I cannot describe this peculiar aching sadness of missing someone deeply whom you have never met. And may never meet.
December 2007 was just another year. Just another fruitless Google search. But this time I had new clues. I had corresponded with an old high school friend of my ex-girlfriend who told me she had worked overseas, for a soft drink company, and had for a time lived in Russia. I inserted the new clues, pressed search, and boom — I found her. She had a consulting business in Switzerland and had just created her own webpage. I double checked her bio. No doubt it was her.
I dashed off a quick email, mentioning nothing about our daughter but, really, it was the only reason I contacted her.
She replied quickly that she had talked with our daughter recently and would I be open to communicating?
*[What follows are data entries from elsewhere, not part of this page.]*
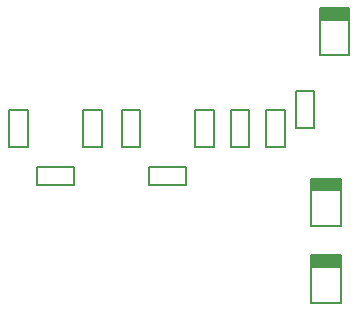
<source format=gbr>
%FSLAX34Y34*%
%MOMM*%
%LNSILK_BOTTOM*%
G71*
G01*
%ADD10C,0.150*%
%ADD11C,0.100*%
%LPD*%
G54D10*
X99000Y-138000D02*
X99000Y-106800D01*
X83400Y-106800D01*
X83400Y-138000D01*
X99000Y-138000D01*
G54D10*
X161500Y-138000D02*
X161500Y-106800D01*
X145900Y-106800D01*
X145900Y-138000D01*
X161500Y-138000D01*
G54D10*
X194000Y-138000D02*
X194000Y-106800D01*
X178400Y-106800D01*
X178400Y-138000D01*
X194000Y-138000D01*
G54D10*
X256500Y-138000D02*
X256500Y-106800D01*
X240900Y-106800D01*
X240900Y-138000D01*
X256500Y-138000D01*
G54D10*
X137950Y-154800D02*
X106750Y-154800D01*
X106750Y-170400D01*
X137950Y-170400D01*
X137950Y-154800D01*
G54D10*
X232950Y-154800D02*
X201750Y-154800D01*
X201750Y-170400D01*
X232950Y-170400D01*
X232950Y-154800D01*
G54D10*
X286500Y-138000D02*
X286500Y-106800D01*
X270900Y-106800D01*
X270900Y-138000D01*
X286500Y-138000D01*
G54D10*
X316500Y-138000D02*
X316500Y-106800D01*
X300900Y-106800D01*
X300900Y-138000D01*
X316500Y-138000D01*
G54D10*
X339000Y-230000D02*
X339000Y-270000D01*
X364000Y-270000D01*
X364000Y-230000D01*
X339000Y-230000D01*
G36*
X339000Y-230000D02*
X364000Y-230000D01*
X364000Y-240000D01*
X339000Y-240000D01*
X339000Y-230000D01*
G37*
G54D11*
X339000Y-230000D02*
X364000Y-230000D01*
X364000Y-240000D01*
X339000Y-240000D01*
X339000Y-230000D01*
G54D10*
X339000Y-165000D02*
X339000Y-205000D01*
X364000Y-205000D01*
X364000Y-165000D01*
X339000Y-165000D01*
G36*
X339000Y-165000D02*
X364000Y-165000D01*
X364000Y-175000D01*
X339000Y-175000D01*
X339000Y-165000D01*
G37*
G54D11*
X339000Y-165000D02*
X364000Y-165000D01*
X364000Y-175000D01*
X339000Y-175000D01*
X339000Y-165000D01*
G54D10*
X341500Y-122000D02*
X341500Y-90800D01*
X325900Y-90800D01*
X325900Y-122000D01*
X341500Y-122000D01*
G54D10*
X346144Y-20538D02*
X346144Y-60538D01*
X371144Y-60538D01*
X371144Y-20538D01*
X346144Y-20538D01*
G36*
X346144Y-20538D02*
X371144Y-20538D01*
X371144Y-30538D01*
X346144Y-30538D01*
X346144Y-20538D01*
G37*
G54D11*
X346144Y-20538D02*
X371144Y-20538D01*
X371144Y-30538D01*
X346144Y-30538D01*
X346144Y-20538D01*
M02*

</source>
I would be overjoyed, I wrote her, and supplied every possible way she could reach me.
Oh, by the way, we had a grand daughter. And she sent me a fuzzy picture of both of them.
She told me my daughter was an actress who also did sign language. Actually, I did lots of acting in school. I even learned sign language once.
Then a final gift. She said there was a link to an audition video she had filmed.
That 90-second clip was how I first saw my daughter’s face and heard her voice.
I don’t remember how long I cried.
The next day my daughter wrote the warmest, most welcoming email. I learned she too had just found me recently and had been on my webpage two days before. And was wondering what to do next. She didn’t want to put a kink in my life. She told me she was happy. And married. And a mother of a four year old. That her adoptive parents were the some of the best people in the world. That really was what I needed to hear. That she had been in good hands. Her father died some time ago. I was her only dad now.
The next night we talked on the phone. It really is almost impossible to describe the depths of joy this reunion gave both of us. I feel as if a great endless longing has been satisfied and a deep scarless wound has been healed.
A month later we met for the first time in Denver.
She was curious that I was a writer and she asked which of my novels should she read first.
“Read my first novel, DOOR NUMBER THREE,” I said. “It’s the one I dedicated to you.”